The challenge, of course, for the Obama administration is that it lacks the stuff of which Arab-Israeli breakthroughs are made, particularly the leaders who must make the tough decisions.
On the West Bank, a Palestinian Humpty Dumpty offers itself up as a prospective peace partner for Israel. Abbas and Prime Minister Salam Fayyad are good, reasonable men who know that history compels them to do pragmatic diplomacy. But although they have the incentive to make peace with Israel, they do not have the power. Hamas, on the other hand, has a different understanding of history's long arc. Consequently, it has the power but not the incentive to settle with Israel. Empowering Abbas makes sense on paper, but it is beyond the capacity of this Israeli government or even the United States. To do so would require Israel to adopt a real freeze on settlements and to take positions in negotiations that meet Palestinian national aspirations, including parting with half of Jerusalem as a Palestinian capital.

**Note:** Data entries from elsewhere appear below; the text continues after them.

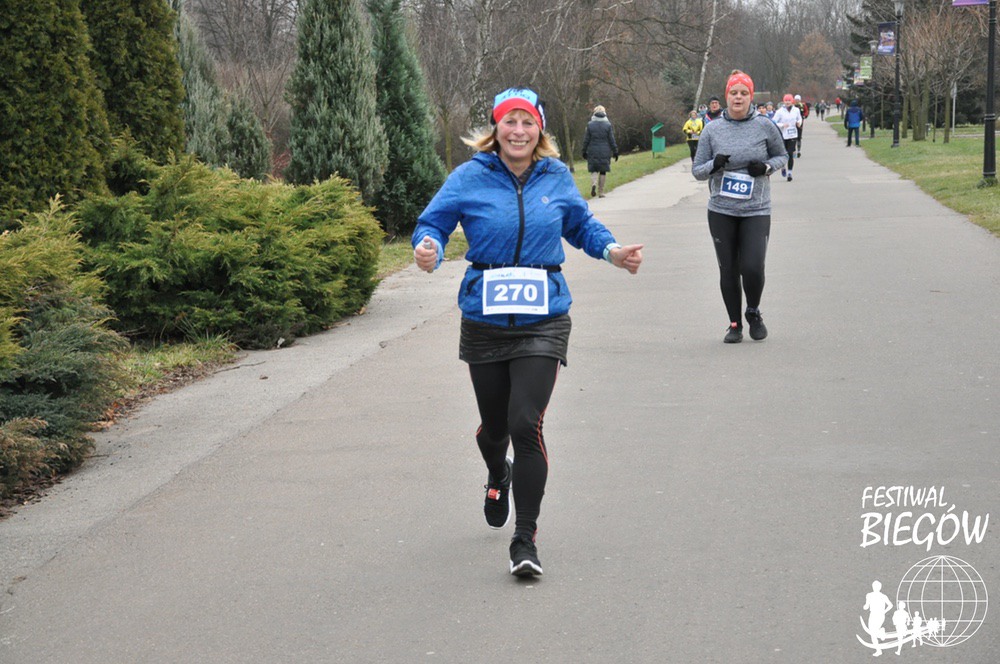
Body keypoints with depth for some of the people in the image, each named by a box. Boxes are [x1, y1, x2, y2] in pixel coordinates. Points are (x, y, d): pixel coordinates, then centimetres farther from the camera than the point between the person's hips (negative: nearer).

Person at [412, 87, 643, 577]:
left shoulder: (556, 178, 4)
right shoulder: (470, 178, -3)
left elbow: (580, 224, 20)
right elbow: (432, 222, -2)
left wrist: (612, 251, 2)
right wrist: (429, 249, -24)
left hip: (543, 321, -1)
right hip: (484, 322, 1)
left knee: (526, 424, -15)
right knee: (494, 424, 16)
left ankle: (525, 539, -6)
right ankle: (498, 477, 55)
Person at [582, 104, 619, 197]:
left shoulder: (590, 125, -3)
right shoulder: (608, 125, -4)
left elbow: (586, 140, 0)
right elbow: (612, 140, -2)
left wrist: (584, 151, 9)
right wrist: (615, 151, 5)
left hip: (593, 152, 0)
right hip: (605, 153, 0)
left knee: (593, 170, 7)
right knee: (603, 171, 8)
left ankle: (593, 183, -23)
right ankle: (601, 192, 9)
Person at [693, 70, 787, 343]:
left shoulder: (764, 126, 0)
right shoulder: (712, 129, 2)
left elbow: (782, 156, 14)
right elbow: (697, 170, 7)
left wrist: (766, 167, -7)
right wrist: (714, 165, -15)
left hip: (756, 210, -1)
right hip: (721, 211, 1)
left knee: (753, 267, -12)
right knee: (728, 271, 4)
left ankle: (754, 313, 17)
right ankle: (734, 323, 20)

And even if the Israelis were to promise all this, they might well be making concessions to a Palestinian partner who lacked a monopoly over the legitimate forces of violence in Palestinian society and didn't control all of the guns. Can any Palestinian leader really recognize Israel and accept it as a state of the Jews and also provide the security guarantees to allay its existential concerns? Israel's fears run deep. "We fight the Arabs during the day and win," goes an Israeli saying, "and fight the Nazis at night and lose."
In Israel, meanwhile, a different battle rages within a deeply divided and rudderless society. Israel is burdened by history and shackled by a settlement enterprise it may not be able to escape; it is uncertain still about what price it is prepared to pay on Jerusalem, territory and refugees to end its conflict with the Palestinians.
The prime minister himself is a reflection of this terrible ambivalence. The part of him that is a tough, suspicious Likud Party pol wrestles with the part of him that aspires to greatness and to lead Israel out of the shadow of the Iranian bomb to a lasting peace with the Arabs. Which will win -- the surviving politician or the risk-ready statesman? Even he doesn't know. They say an Israeli prime minister sleeps with one eye open; this one is sleeping with two eyes open wide.
It's against this grim backdrop that Obama, the transformer, seeks to leave his mark. Smart and savvy, he knows that governing is about choosing, about setting priorities. Given all the other battles he's waging at the same time, the smart money is on his taking the easy road, the small deal, managing the Arab-Israeli issue, maybe nudging into being a Palestinian state with provisional borders.
But who knows? Maybe the president will conclude that it's worth taking a crack at breaking the Arab-Israeli impasse; maybe an American vision is in store on borders, Jerusalem, security and refugees, and a package of security guarantees and real normalization with the Arabs to make it worth Israel's while. Indeed, perhaps the president sees that the kind of good fortune that smiled on Kissinger, Carter and Baker won't rescue America this time around, and that if he hopes to achieve what now seems unimaginable -- a conflict-ending Israeli-Palestinian solution -- he'll have to make his own breaks through tough, fair and reassuring diplomacy.